**Written problem**
Copy every line of the items below character for character, leaving out the pictures.

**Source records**

= = = =

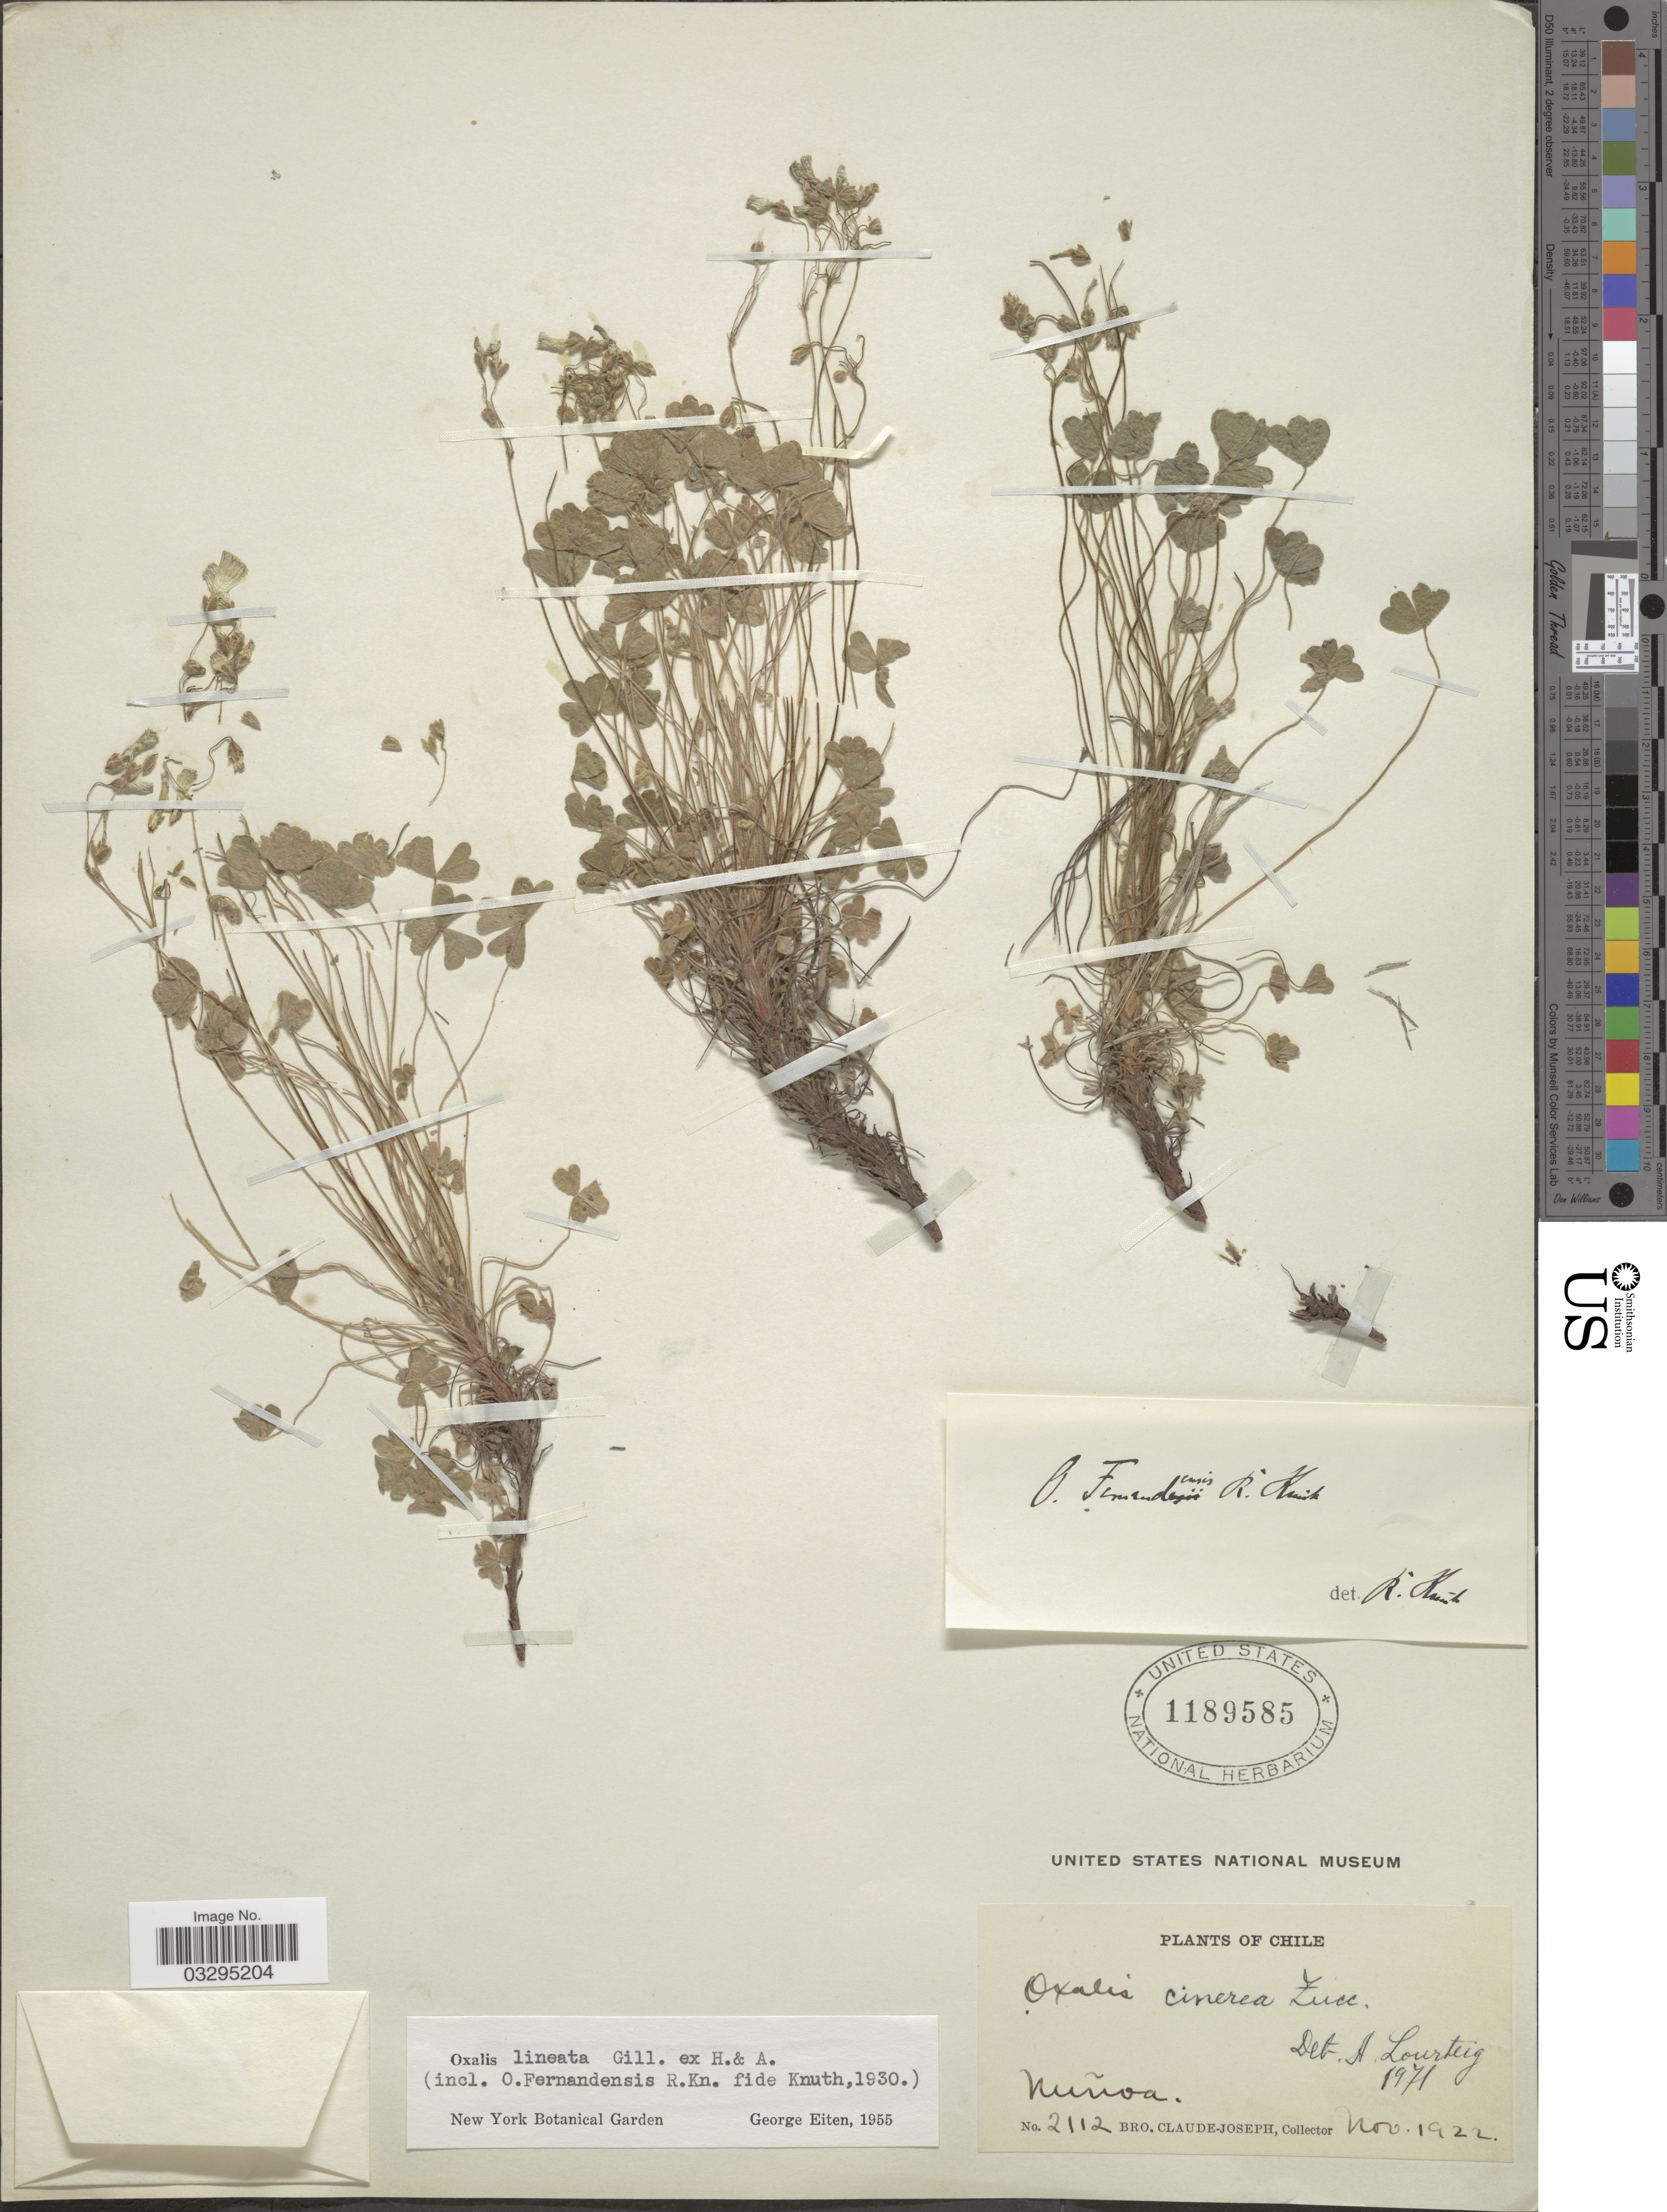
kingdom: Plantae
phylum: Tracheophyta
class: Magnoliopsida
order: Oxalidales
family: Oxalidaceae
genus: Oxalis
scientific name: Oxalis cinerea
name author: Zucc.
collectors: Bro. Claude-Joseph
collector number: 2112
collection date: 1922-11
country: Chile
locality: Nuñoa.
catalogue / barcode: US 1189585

= = = =

**Final answer**
kingdom: Plantae
phylum: Tracheophyta
class: Magnoliopsida
order: Oxalidales
family: Oxalidaceae
genus: Oxalis
scientific name: Oxalis cinerea
name author: Zucc.
collectors: Bro. Claude-Joseph
collector number: 2112
collection date: 1922-11
country: Chile
locality: Nuñoa.
catalogue / barcode: US 1189585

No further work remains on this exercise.